Recent New York exhibitions include:
- "Heart and Soul of Hotel Chelsea", Ilon Art Gallery New York, November 2017 - March 2018.
- Daevid Allen's University Of Errors "Hawk Alfredson Retrospective", Charles Street Gallery, New York NY, 2013.
- "Esoteric Kitsch Part 2", Limner Gallery, Hudson NY, 2012.

==Artwork for books==
Alfredson's images have been selected as cover and insert illustrations for several international works of fiction.
- Breaking Windows: A Fantastic Metropolis Sampler, edited by Luis Rodriques, (Prime Books, 2003). Cover artwork: Spyral Intrusion.
- Works by Zoran Živković:
  - Impossible Stories II, (PS Publishing, 2009). Cover artwork: Watchtower without Ladder.
  - 12 Collections and the Teashop, (PS Publishing, 2007). Cover artwork: Frame Falling Over Deep Sleeper.
  - Impossible Stories, (PS Publishing, 2006). Cover Artwork: Players of Strange and Meaningless Games.
- Works by Jeff VanderMeer:
  - City of Saints and Madmen, (Wildside Press, 2006). Interior artwork: Blue World.
  - The Day Dali Died, (Prime Books, 2003).

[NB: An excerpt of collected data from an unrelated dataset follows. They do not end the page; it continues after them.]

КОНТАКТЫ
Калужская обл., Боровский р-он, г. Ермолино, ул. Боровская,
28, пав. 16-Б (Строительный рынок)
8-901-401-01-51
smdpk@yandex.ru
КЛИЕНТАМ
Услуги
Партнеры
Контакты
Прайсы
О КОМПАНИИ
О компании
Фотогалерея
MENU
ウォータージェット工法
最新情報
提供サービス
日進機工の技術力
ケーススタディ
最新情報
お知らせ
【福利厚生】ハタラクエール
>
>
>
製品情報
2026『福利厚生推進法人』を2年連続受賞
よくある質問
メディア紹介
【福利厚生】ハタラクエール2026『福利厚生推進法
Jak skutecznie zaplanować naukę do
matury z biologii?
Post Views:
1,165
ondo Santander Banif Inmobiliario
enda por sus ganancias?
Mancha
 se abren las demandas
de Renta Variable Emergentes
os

Cover Artwork: Three People Diggin' for a Floating Still Life.

==Artwork for music releases==
Alfredson's artwork has appeared on numerous album covers and their discs and interiors.

- Releases by Spirits Burning
  - The Roadmap In Your Heart b/w Another Roadmap In Your Head and An Ambient Heat (under the name Spirits Burning and Daevid Allen), Gonzo Multimedia, 2017. Artwork: Strange Travelers Explore Spiral Islands on front cover; Puzzled Jigsaw on back cover.
  - The Roadmap in Your Head (under the name Spirits Burning & Clearlight (French band)), Gonzo Multimedia, 2016. Artwork: Strange Travelers Explore Spiral Islands on front cover, with detail on disc; Puzzled Jigsaw on CD booklet back cover; additional artwork inside.
  - Healthy Music in Large Doses (under the name Spirits Burning & Clearlight), Gonzo Multimedia, 2012. Artwork: Yaraia on front cover; detail from Spyral Intrusion on back cover and disc; additional artwork inside.
- Releases by Weird Biscuit Teatime
  - DJDDAY (under the name Weird Biscuit Teatime), Voiceprint Records, 2005. Artwork: Palm Lovers Arranged By The Sky on front cover, with detail on back cover, disc, and interior.
  - Elevenses (under the name Daevid Allen Weird Quartet), Purple Pyramid, 2015. Artwork: Nomads Facing The Weird on front cover; Razbard on back cover and interior, with detail on disc and interior.
- Releases by other artists
  - Muddy Ruckus by Muddy Ruckus, 2014. Artwork: Stebuklingas Drugelis.
  - Lay it to Rest by Captor, 1993. Artwork: Yaraia on back cover.

==Art in films==
Alfredson's artwork has also appeared in films including Ocean's Thirteen, Mystery Men, and I Am Legend.

The documentary Chelsea on the Rocks, directed by Abel Ferrara in 2008, features Alfredson speaking about his experiences while living and painting at New York's Hotel Chelsea.

Other films featuring Alfredson's art include:
- "Eye One (II)" (Uni Films), produced in 2000, directed by Mika Tenhovaara. Poetic observation on the work of Hawk Alfredson. Words by Ira Cohen. Music by Amygdala.
- "Pock Jack 6" (Independent Productions), 1997. Directed by Dutch filmmaker Lisette Merenciana. Film features six international artists and shows art works in progress.